[start]

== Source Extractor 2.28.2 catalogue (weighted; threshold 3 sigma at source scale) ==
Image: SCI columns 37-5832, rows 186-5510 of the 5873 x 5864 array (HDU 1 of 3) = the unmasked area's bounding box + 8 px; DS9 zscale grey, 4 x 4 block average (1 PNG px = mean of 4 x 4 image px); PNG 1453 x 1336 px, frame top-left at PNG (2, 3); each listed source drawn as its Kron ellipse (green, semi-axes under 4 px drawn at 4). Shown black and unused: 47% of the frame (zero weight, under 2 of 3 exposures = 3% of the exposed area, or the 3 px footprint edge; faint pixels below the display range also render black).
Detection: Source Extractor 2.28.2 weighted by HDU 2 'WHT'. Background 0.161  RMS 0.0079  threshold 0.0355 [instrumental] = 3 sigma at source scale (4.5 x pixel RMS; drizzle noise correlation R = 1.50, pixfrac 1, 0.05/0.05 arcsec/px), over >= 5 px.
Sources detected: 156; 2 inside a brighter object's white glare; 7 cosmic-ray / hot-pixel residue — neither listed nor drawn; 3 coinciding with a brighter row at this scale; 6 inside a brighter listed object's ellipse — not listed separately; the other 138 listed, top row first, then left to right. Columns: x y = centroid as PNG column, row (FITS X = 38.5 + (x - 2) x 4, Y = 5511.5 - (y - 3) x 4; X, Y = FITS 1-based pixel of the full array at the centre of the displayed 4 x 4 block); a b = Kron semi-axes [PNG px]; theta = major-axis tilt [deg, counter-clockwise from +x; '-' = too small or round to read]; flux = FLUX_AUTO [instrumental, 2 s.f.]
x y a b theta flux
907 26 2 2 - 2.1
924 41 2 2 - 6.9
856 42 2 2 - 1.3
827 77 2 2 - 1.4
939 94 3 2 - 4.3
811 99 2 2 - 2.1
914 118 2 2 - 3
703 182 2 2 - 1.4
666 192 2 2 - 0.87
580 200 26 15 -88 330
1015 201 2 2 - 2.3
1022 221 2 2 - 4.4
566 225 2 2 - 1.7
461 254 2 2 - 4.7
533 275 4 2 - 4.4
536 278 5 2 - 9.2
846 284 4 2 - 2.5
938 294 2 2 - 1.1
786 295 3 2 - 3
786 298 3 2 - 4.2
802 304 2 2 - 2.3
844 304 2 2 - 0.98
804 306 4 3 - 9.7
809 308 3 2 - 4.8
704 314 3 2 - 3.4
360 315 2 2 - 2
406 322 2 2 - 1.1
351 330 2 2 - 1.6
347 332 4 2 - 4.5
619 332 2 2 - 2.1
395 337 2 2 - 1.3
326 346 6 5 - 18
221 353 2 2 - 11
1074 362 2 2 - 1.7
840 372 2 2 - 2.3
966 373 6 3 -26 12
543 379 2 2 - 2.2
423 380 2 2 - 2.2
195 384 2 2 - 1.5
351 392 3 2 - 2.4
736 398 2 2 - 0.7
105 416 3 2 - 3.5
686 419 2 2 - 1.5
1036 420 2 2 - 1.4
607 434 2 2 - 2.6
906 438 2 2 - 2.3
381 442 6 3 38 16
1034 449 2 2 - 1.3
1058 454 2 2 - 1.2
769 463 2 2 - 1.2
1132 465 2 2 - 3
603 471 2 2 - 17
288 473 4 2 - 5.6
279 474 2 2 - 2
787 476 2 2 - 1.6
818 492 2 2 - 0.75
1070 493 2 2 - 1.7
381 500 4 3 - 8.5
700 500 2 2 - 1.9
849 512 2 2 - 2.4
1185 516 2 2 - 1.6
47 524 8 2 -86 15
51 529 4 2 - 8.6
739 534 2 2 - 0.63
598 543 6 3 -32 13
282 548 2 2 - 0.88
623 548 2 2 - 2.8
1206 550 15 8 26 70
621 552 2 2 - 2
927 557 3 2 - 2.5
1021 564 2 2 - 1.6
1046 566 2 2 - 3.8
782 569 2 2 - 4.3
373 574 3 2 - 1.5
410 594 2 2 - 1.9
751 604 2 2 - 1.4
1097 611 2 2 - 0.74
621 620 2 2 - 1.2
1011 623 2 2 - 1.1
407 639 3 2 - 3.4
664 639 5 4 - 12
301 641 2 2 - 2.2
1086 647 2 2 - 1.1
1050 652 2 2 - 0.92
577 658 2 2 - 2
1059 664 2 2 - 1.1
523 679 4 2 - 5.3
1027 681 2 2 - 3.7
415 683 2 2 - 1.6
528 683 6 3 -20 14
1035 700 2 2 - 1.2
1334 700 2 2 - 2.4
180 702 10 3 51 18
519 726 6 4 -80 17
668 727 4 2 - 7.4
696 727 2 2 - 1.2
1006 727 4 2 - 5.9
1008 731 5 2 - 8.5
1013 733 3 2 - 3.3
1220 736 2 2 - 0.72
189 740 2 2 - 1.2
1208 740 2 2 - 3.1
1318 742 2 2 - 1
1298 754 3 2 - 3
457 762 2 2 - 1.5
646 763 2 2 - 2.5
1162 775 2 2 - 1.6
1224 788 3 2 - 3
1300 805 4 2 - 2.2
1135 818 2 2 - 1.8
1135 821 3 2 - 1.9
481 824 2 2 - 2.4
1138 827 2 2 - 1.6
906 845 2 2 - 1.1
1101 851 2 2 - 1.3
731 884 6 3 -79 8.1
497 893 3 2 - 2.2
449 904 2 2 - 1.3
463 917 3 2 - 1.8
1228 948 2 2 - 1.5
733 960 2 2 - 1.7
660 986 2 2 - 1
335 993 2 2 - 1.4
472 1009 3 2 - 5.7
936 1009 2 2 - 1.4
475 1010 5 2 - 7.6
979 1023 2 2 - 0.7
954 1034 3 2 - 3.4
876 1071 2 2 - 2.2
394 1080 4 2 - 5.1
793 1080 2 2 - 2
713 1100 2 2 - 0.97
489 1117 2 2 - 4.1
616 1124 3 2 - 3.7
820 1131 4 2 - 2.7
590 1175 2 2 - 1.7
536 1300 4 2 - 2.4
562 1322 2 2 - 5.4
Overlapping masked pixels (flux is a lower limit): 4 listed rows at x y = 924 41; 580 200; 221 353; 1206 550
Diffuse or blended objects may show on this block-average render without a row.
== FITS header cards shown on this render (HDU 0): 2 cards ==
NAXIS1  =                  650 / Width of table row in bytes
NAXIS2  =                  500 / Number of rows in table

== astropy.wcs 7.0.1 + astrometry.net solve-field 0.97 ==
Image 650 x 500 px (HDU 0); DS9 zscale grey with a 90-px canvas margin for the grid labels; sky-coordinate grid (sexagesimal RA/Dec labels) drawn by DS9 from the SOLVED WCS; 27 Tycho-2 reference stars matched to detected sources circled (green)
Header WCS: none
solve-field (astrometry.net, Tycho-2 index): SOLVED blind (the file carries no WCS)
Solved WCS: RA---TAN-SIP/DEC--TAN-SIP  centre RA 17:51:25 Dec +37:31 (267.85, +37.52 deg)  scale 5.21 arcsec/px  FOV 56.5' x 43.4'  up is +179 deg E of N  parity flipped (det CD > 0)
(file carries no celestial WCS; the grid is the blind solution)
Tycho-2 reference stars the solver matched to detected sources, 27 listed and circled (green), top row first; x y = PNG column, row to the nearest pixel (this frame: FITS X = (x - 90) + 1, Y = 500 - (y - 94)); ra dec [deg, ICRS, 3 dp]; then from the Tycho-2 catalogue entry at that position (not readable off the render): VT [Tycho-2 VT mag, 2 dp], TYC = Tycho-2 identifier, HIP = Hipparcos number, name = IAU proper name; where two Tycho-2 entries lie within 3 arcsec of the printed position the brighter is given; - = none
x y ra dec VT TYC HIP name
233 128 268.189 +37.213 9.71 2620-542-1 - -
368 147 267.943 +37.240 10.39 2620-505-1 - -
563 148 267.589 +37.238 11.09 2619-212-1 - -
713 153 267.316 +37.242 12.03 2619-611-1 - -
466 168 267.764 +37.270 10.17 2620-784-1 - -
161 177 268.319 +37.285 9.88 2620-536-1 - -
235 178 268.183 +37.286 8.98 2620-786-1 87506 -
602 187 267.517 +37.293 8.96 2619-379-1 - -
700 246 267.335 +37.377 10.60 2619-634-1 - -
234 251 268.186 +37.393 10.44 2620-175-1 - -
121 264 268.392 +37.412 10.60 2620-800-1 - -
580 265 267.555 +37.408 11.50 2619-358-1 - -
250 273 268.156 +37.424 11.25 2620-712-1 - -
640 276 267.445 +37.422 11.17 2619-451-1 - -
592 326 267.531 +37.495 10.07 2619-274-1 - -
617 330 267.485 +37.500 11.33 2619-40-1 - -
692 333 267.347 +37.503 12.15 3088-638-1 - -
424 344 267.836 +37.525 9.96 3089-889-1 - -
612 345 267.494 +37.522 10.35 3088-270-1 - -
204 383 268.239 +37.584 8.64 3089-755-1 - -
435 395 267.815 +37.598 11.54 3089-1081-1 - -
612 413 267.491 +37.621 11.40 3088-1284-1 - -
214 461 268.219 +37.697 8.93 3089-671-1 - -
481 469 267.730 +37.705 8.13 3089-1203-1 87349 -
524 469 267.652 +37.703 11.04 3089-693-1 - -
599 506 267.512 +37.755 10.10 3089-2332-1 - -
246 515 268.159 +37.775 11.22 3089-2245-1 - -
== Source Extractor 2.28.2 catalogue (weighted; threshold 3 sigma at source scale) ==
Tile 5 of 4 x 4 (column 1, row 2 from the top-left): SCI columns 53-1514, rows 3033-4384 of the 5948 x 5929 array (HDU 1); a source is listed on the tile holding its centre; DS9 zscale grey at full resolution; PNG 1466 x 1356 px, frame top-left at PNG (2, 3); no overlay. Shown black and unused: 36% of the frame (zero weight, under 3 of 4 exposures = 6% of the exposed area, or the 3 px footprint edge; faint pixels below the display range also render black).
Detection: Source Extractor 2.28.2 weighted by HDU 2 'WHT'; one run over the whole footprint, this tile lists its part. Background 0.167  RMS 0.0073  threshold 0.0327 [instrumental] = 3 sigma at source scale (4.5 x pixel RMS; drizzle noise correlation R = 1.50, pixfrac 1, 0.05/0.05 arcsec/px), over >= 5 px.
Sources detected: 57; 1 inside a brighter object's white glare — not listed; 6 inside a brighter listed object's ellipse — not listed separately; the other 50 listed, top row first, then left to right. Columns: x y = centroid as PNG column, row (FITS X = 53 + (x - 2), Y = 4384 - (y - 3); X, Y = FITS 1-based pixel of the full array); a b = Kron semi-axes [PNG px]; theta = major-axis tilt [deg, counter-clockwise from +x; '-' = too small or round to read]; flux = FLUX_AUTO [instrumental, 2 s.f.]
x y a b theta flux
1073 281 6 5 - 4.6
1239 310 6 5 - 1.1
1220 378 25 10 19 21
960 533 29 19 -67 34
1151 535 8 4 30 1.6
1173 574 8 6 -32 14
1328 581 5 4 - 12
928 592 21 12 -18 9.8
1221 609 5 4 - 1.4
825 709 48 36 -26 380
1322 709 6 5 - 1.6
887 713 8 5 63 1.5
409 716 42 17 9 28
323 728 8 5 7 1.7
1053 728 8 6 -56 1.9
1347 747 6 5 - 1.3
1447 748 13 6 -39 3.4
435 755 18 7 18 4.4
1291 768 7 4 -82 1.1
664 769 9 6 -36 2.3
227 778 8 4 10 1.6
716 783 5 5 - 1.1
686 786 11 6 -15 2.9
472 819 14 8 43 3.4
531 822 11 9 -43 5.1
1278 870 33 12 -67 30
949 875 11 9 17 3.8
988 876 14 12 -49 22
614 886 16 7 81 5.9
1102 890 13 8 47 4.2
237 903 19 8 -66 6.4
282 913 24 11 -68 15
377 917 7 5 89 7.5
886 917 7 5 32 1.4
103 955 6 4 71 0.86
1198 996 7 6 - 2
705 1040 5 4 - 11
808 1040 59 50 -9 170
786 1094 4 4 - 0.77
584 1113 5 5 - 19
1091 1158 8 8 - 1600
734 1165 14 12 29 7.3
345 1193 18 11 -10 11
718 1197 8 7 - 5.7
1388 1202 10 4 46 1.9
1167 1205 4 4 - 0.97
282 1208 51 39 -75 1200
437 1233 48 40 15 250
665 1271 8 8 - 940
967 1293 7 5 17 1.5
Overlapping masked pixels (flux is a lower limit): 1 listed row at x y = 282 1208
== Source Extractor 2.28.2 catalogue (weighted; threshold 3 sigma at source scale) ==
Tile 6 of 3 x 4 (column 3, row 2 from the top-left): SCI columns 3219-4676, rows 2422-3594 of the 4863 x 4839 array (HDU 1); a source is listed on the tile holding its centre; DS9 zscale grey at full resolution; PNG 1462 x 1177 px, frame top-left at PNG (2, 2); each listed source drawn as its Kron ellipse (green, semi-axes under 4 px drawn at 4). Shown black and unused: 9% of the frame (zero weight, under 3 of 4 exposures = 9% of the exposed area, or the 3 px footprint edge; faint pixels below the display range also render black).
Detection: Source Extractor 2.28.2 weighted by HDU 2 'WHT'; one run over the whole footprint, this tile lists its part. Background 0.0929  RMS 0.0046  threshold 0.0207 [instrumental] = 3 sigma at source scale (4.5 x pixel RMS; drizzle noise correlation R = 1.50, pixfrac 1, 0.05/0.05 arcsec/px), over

[end]

▶ _Work to do_
Return each line of the data above that contains the string "astrometry". Case counts.

▶ _Response_
== astropy.wcs 7.0.1 + astrometry.net solve-field 0.97 ==
solve-field (astrometry.net, Tycho-2 index): SOLVED blind (the file carries no WCS)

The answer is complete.